What to work on> Where in the data below does the word "getting" appear? Copy every line that has it.

Exercise data>
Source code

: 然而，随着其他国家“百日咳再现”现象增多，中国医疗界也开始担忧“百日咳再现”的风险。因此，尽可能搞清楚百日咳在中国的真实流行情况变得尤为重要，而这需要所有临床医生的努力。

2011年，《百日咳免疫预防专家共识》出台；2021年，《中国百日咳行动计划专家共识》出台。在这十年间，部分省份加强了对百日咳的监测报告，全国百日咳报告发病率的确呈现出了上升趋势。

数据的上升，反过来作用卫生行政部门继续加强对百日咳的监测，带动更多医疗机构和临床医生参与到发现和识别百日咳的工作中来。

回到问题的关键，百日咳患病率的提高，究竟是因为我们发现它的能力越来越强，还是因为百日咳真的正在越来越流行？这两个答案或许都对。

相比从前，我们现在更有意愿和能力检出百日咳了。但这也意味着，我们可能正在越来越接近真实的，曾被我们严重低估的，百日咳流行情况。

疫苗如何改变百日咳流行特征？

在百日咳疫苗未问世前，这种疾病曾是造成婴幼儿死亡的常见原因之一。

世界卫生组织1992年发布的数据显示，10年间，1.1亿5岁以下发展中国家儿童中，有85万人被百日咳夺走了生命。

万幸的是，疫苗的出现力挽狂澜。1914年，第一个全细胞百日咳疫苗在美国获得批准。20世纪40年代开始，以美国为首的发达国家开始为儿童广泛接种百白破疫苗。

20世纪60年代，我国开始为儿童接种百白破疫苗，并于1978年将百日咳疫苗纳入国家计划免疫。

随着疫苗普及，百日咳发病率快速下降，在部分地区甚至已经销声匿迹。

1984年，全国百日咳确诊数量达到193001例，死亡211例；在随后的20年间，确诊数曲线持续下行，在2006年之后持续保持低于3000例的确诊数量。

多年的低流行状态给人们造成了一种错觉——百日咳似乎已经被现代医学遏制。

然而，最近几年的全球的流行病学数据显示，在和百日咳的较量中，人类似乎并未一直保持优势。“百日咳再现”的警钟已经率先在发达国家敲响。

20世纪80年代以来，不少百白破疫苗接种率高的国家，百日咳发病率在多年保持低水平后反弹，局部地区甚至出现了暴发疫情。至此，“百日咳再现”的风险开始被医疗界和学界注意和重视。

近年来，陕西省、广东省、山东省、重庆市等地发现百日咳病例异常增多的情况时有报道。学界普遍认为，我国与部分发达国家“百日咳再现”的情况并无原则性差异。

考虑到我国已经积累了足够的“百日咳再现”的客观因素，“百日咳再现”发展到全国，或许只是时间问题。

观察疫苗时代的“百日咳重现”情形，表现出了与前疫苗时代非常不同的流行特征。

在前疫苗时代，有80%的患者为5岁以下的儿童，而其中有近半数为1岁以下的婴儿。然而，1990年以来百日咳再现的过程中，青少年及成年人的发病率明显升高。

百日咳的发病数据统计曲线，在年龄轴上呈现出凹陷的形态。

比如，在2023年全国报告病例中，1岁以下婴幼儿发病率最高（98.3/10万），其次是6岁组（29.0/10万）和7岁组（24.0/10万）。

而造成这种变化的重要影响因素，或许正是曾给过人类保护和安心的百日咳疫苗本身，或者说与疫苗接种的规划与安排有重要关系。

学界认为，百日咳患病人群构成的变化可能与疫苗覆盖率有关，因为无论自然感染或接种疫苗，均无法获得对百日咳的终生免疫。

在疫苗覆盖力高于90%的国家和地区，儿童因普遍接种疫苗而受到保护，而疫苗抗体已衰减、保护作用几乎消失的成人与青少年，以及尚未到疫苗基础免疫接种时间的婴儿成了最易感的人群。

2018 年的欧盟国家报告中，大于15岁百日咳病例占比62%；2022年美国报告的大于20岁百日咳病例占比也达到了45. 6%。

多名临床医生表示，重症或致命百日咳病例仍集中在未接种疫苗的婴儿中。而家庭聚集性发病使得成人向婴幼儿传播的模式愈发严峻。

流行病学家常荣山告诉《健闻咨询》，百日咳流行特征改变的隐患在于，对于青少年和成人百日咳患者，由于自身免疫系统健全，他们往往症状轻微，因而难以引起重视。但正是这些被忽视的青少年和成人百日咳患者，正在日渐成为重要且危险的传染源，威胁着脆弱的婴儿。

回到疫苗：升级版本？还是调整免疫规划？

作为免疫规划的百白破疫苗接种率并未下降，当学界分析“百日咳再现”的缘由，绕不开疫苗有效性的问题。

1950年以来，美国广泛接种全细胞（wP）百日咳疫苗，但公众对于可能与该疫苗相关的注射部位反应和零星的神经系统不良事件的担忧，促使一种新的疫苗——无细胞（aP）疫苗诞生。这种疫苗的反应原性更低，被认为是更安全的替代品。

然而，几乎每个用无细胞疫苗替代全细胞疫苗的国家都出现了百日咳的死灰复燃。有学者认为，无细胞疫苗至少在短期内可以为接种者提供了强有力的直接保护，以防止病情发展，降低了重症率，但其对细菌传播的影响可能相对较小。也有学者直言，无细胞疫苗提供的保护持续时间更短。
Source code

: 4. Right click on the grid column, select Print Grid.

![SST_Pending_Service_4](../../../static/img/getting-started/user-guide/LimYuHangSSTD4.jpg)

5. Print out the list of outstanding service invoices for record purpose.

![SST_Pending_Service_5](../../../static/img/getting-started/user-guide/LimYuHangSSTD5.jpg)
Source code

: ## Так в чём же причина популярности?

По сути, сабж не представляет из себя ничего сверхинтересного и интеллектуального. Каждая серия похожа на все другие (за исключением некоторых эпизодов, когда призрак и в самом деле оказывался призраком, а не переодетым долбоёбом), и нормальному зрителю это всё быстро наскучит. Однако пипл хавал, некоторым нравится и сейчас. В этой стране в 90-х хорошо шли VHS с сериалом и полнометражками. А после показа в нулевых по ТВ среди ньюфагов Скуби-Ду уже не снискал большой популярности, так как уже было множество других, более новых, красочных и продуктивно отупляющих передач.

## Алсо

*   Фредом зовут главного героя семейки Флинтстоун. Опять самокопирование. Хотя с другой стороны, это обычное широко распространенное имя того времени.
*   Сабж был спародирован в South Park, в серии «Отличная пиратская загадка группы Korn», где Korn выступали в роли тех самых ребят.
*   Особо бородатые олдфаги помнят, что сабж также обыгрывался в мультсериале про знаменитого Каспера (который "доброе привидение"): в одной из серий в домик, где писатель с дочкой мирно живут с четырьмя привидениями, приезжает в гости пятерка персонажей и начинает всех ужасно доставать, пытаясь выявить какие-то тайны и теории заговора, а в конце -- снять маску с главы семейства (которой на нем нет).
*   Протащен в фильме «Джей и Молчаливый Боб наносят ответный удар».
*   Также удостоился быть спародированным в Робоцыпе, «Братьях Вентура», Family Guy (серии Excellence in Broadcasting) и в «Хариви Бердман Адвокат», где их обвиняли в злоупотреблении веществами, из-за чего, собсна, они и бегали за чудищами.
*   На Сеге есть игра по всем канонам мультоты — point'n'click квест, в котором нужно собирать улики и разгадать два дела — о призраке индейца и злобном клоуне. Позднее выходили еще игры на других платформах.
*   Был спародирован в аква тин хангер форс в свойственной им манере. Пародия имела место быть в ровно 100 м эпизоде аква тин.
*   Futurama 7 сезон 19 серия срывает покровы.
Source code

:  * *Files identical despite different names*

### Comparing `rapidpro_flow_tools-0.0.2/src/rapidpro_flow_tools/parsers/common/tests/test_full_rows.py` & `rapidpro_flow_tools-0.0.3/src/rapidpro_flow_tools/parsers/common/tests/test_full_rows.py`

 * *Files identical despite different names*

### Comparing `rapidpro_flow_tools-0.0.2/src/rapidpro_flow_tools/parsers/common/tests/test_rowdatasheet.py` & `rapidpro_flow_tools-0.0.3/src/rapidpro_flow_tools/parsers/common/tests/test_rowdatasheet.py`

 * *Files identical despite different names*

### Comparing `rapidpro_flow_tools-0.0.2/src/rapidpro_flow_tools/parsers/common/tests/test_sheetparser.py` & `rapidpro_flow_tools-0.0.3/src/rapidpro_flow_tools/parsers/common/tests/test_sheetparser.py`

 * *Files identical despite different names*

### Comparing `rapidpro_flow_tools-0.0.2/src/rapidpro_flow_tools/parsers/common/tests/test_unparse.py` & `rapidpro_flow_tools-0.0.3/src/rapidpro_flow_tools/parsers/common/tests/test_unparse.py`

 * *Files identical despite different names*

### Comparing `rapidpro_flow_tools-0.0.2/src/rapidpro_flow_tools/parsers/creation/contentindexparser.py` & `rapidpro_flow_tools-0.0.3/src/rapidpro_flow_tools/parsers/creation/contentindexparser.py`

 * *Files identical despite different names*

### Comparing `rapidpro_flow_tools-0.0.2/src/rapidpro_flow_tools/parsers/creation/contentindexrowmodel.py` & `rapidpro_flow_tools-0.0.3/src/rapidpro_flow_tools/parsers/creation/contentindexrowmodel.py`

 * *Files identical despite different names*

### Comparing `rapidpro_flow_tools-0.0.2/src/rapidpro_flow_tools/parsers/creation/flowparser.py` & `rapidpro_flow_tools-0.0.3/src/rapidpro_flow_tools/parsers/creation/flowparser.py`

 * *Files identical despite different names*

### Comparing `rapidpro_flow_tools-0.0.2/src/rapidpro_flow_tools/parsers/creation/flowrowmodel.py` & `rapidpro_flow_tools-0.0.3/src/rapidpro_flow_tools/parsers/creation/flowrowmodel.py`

Answer to the problem>
![SST_Pending_Service_4](../../../static/img/getting-started/user-guide/LimYuHangSSTD4.jpg)
![SST_Pending_Service_5](../../../static/img/getting-started/user-guide/LimYuHangSSTD5.jpg)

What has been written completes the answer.